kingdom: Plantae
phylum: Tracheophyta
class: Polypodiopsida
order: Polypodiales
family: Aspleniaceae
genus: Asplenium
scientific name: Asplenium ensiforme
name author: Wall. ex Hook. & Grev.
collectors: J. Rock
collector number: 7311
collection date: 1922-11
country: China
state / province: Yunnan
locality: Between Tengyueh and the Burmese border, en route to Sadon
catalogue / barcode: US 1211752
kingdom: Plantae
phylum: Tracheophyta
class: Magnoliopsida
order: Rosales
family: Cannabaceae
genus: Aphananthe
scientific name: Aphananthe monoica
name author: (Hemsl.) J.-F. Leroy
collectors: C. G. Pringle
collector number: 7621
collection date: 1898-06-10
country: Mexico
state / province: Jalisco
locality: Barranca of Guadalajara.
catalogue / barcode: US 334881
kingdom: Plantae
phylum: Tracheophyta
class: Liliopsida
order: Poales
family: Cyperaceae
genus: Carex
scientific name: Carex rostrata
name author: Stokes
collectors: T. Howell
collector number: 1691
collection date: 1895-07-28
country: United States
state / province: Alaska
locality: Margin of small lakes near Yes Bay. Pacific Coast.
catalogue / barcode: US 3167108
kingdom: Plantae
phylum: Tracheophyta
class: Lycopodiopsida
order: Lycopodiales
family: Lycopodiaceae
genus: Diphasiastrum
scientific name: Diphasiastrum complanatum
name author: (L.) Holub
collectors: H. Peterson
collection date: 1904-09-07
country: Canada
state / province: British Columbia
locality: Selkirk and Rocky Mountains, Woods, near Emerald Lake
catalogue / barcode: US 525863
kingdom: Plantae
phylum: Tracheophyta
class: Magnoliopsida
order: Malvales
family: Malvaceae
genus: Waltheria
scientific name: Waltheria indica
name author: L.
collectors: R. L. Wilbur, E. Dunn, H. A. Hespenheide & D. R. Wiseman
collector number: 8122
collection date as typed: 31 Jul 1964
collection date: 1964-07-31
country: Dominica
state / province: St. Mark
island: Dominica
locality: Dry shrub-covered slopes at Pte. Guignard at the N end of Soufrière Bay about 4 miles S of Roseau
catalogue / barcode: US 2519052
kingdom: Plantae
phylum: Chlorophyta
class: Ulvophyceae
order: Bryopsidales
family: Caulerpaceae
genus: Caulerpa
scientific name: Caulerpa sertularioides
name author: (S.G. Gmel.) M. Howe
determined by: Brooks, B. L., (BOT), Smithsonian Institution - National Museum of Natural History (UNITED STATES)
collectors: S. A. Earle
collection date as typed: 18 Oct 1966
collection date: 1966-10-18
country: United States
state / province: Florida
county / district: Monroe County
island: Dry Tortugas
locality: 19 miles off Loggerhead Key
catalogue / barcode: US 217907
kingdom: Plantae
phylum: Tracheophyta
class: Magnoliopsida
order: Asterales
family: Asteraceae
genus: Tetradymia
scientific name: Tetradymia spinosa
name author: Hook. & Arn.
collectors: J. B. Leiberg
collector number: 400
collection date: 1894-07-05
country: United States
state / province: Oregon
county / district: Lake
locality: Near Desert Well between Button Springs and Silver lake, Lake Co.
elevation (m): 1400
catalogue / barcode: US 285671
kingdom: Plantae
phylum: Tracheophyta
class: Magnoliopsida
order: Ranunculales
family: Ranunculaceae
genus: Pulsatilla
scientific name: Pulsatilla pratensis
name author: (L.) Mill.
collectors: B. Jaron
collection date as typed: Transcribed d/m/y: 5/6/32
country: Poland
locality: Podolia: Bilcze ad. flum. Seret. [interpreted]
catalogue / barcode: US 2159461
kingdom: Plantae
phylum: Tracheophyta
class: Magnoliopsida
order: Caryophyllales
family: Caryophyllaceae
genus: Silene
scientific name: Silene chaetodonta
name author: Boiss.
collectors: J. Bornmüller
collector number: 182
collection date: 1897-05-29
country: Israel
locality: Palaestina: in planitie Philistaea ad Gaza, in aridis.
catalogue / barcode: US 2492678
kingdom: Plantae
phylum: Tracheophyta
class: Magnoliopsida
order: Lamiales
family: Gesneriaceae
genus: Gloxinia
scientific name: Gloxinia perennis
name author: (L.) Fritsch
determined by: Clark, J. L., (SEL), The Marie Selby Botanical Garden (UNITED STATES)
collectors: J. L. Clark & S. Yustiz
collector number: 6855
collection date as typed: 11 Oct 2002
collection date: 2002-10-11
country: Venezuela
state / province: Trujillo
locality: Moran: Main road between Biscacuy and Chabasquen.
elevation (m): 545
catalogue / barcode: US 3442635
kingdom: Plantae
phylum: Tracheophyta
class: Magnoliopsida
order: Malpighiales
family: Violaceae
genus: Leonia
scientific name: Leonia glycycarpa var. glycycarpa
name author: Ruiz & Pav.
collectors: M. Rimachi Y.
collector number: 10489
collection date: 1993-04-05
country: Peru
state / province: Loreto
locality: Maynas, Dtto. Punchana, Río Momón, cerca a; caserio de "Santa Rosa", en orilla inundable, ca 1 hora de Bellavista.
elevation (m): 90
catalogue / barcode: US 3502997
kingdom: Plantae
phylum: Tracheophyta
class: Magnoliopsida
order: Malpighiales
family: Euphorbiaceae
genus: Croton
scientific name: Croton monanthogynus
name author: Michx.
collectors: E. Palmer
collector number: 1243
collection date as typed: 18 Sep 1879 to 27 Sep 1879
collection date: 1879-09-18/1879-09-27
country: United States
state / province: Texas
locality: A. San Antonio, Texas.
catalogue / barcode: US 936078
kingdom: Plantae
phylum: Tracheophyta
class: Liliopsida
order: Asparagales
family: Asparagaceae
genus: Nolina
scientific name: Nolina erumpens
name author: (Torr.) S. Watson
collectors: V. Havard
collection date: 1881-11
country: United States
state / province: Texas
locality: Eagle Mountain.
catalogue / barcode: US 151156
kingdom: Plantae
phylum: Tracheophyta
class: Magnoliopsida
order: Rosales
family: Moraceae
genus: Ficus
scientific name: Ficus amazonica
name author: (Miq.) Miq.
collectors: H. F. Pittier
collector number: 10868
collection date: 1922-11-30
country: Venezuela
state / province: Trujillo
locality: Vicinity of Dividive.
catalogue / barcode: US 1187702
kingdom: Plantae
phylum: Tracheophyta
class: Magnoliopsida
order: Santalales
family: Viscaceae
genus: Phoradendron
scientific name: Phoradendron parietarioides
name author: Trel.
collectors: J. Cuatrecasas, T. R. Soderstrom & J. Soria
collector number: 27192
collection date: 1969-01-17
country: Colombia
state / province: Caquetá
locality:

=-=-=-=-=

Convert every line of all the records above into a JSON list of strings, with one string per line and blank lines omitted.

EXPECTED OUTPUT ->
[
  "kingdom: Plantae",
  "phylum: Tracheophyta",
  "class: Polypodiopsida",
  "order: Polypodiales",
  "family: Aspleniaceae",
  "genus: Asplenium",
  "scientific name: Asplenium ensiforme",
  "name author: Wall. ex Hook. & Grev.",
  "collectors: J. Rock",
  "collector number: 7311",
  "collection date: 1922-11",
  "country: China",
  "state / province: Yunnan",
  "locality: Between Tengyueh and the Burmese border, en route to Sadon",
  "catalogue / barcode: US 1211752",
  "kingdom: Plantae",
  "phylum: Tracheophyta",
  "class: Magnoliopsida",
  "order: Rosales",
  "family: Cannabaceae",
  "genus: Aphananthe",
  "scientific name: Aphananthe monoica",
  "name author: (Hemsl.) J.-F. Leroy",
  "collectors: C. G. Pringle",
  "collector number: 7621",
  "collection date: 1898-06-10",
  "country: Mexico",
  "state / province: Jalisco",
  "locality: Barranca of Guadalajara.",
  "catalogue / barcode: US 334881",
  "kingdom: Plantae",
  "phylum: Tracheophyta",
  "class: Liliopsida",
  "order: Poales",
  "family: Cyperaceae",
  "genus: Carex",
  "scientific name: Carex rostrata",
  "name author: Stokes",
  "collectors: T. Howell",
  "collector number: 1691",
  "collection date: 1895-07-28",
  "country: United States",
  "state / province: Alaska",
  "locality: Margin of small lakes near Yes Bay. Pacific Coast.",
  "catalogue / barcode: US 3167108",
  "kingdom: Plantae",
  "phylum: Tracheophyta",
  "class: Lycopodiopsida",
  "order: Lycopodiales",
  "family: Lycopodiaceae",
  "genus: Diphasiastrum",
  "scientific name: Diphasiastrum complanatum",
  "name author: (L.) Holub",
  "collectors: H. Peterson",
  "collection date: 1904-09-07",
  "country: Canada",
  "state / province: British Columbia",
  "locality: Selkirk and Rocky Mountains, Woods, near Emerald Lake",
  "catalogue / barcode: US 525863",
  "kingdom: Plantae",
  "phylum: Tracheophyta",
  "class: Magnoliopsida",
  "order: Malvales",
  "family: Malvaceae",
  "genus: Waltheria",
  "scientific name: Waltheria indica",
  "name author: L.",
  "collectors: R. L. Wilbur, E. Dunn, H. A. Hespenheide & D. R. Wiseman",
  "collector number: 8122",
  "collection date as typed: 31 Jul 1964",
  "collection date: 1964-07-31",
  "country: Dominica",
  "state / province: St. Mark",
  "island: Dominica",
  "locality: Dry shrub-covered slopes at Pte. Guignard at the N end of Soufrière Bay about 4 miles S of Roseau",
  "catalogue / barcode: US 2519052",
  "kingdom: Plantae",
  "phylum: Chlorophyta",
  "class: Ulvophyceae",
  "order: Bryopsidales",
  "family: Caulerpaceae",
  "genus: Caulerpa",
  "scientific name: Caulerpa sertularioides",
  "name author: (S.G. Gmel.) M. Howe",
  "determined by: Brooks, B. L., (BOT), Smithsonian Institution - National Museum of Natural History (UNITED STATES)",
  "collectors: S. A. Earle",
  "collection date as typed: 18 Oct 1966",
  "collection date: 1966-10-18",
  "country: United States",
  "state / province: Florida",
  "county / district: Monroe County",
  "island: Dry Tortugas",
  "locality: 19 miles off Loggerhead Key",
  "catalogue / barcode: US 217907",
  "kingdom: Plantae",
  "phylum: Tracheophyta",
  "class: Magnoliopsida",
  "order: Asterales",
  "family: Asteraceae",
  "genus: Tetradymia",
  "scientific name: Tetradymia spinosa",
  "name author: Hook. & Arn.",
  "collectors: J. B. Leiberg",
  "collector number: 400",
  "collection date: 1894-07-05",
  "country: United States",
  "state / province: Oregon",
  "county / district: Lake",
  "locality: Near Desert Well between Button Springs and Silver lake, Lake Co.",
  "elevation (m): 1400",
  "catalogue / barcode: US 285671",
  "kingdom: Plantae",
  "phylum: Tracheophyta",
  "class: Magnoliopsida",
  "order: Ranunculales",
  "family: Ranunculaceae",
  "genus: Pulsatilla",
  "scientific name: Pulsatilla pratensis",
  "name author: (L.) Mill.",
  "collectors: B. Jaron",
  "collection date as typed: Transcribed d/m/y: 5/6/32",
  "country: Poland",
  "locality: Podolia: Bilcze ad. flum. Seret. [interpreted]",
  "catalogue / barcode: US 2159461",
  "kingdom: Plantae",
  "phylum: Tracheophyta",
  "class: Magnoliopsida",
  "order: Caryophyllales",
  "family: Caryophyllaceae",
  "genus: Silene",
  "scientific name: Silene chaetodonta",
  "name author: Boiss.",
  "collectors: J. Bornmüller",
  "collector number: 182",
  "collection date: 1897-05-29",
  "country: Israel",
  "locality: Palaestina: in planitie Philistaea ad Gaza, in aridis.",
  "catalogue / barcode: US 2492678",
  "kingdom: Plantae",
  "phylum: Tracheophyta",
  "class: Magnoliopsida",
  "order: Lamiales",
  "family: Gesneriaceae",
  "genus: Gloxinia",
  "scientific name: Gloxinia perennis",
  "name author: (L.) Fritsch",
  "determined by: Clark, J. L., (SEL), The Marie Selby Botanical Garden (UNITED STATES)",
  "collectors: J. L. Clark & S. Yustiz",
  "collector number: 6855",
  "collection date as typed: 11 Oct 2002",
  "collection date: 2002-10-11",
  "country: Venezuela",
  "state / province: Trujillo",
  "locality: Moran: Main road between Biscacuy and Chabasquen.",
  "elevation (m): 545",
  "catalogue / barcode: US 3442635",
  "kingdom: Plantae",
  "phylum: Tracheophyta",
  "class: Magnoliopsida",
  "order: Malpighiales",
  "family: Violaceae",
  "genus: Leonia",
  "scientific name: Leonia glycycarpa var. glycycarpa",
  "name author: Ruiz & Pav.",
  "collectors: M. Rimachi Y.",
  "collector number: 10489",
  "collection date: 1993-04-05",
  "country: Peru",
  "state / province: Loreto",
  "locality: Maynas, Dtto. Punchana, Río Momón, cerca a; caserio de \"Santa Rosa\", en orilla inundable, ca 1 hora de Bellavista.",
  "elevation (m): 90",
  "catalogue / barcode: US 3502997",
  "kingdom: Plantae",
  "phylum: Tracheophyta",
  "class: Magnoliopsida",
  "order: Malpighiales",
  "family: Euphorbiaceae",
  "genus: Croton",
  "scientific name: Croton monanthogynus",
  "name author: Michx.",
  "collectors: E. Palmer",
  "collector number: 1243",
  "collection date as typed: 18 Sep 1879 to 27 Sep 1879",
  "collection date: 1879-09-18/1879-09-27",
  "country: United States",
  "state / province: Texas",
  "locality: A. San Antonio, Texas.",
  "catalogue / barcode: US 936078",
  "kingdom: Plantae",
  "phylum: Tracheophyta",
  "class: Liliopsida",
  "order: Asparagales",
  "family: Asparagaceae",
  "genus: Nolina",
  "scientific name: Nolina erumpens",
  "name author: (Torr.) S. Watson",
  "collectors: V. Havard",
  "collection date: 1881-11",
  "country: United States",
  "state / province: Texas",
  "locality: Eagle Mountain.",
  "catalogue / barcode: US 151156",
  "kingdom: Plantae",
  "phylum: Tracheophyta",
  "class: Magnoliopsida",
  "order: Rosales",
  "family: Moraceae",
  "genus: Ficus",
  "scientific name: Ficus amazonica",
  "name author: (Miq.) Miq.",
  "collectors: H. F. Pittier",
  "collector number: 10868",
  "collection date: 1922-11-30",
  "country: Venezuela",
  "state / province: Trujillo",
  "locality: Vicinity of Dividive.",
  "catalogue / barcode: US 1187702",
  "kingdom: Plantae",
  "phylum: Tracheophyta",
  "class: Magnoliopsida",
  "order: Santalales",
  "family: Viscaceae",
  "genus: Phoradendron",
  "scientific name: Phoradendron parietarioides",
  "name author: Trel.",
  "collectors: J. Cuatrecasas, T. R. Soderstrom & J. Soria",
  "collector number: 27192",
  "collection date: 1969-01-17",
  "country: Colombia",
  "state / province: Caquetá",
  "locality:"
]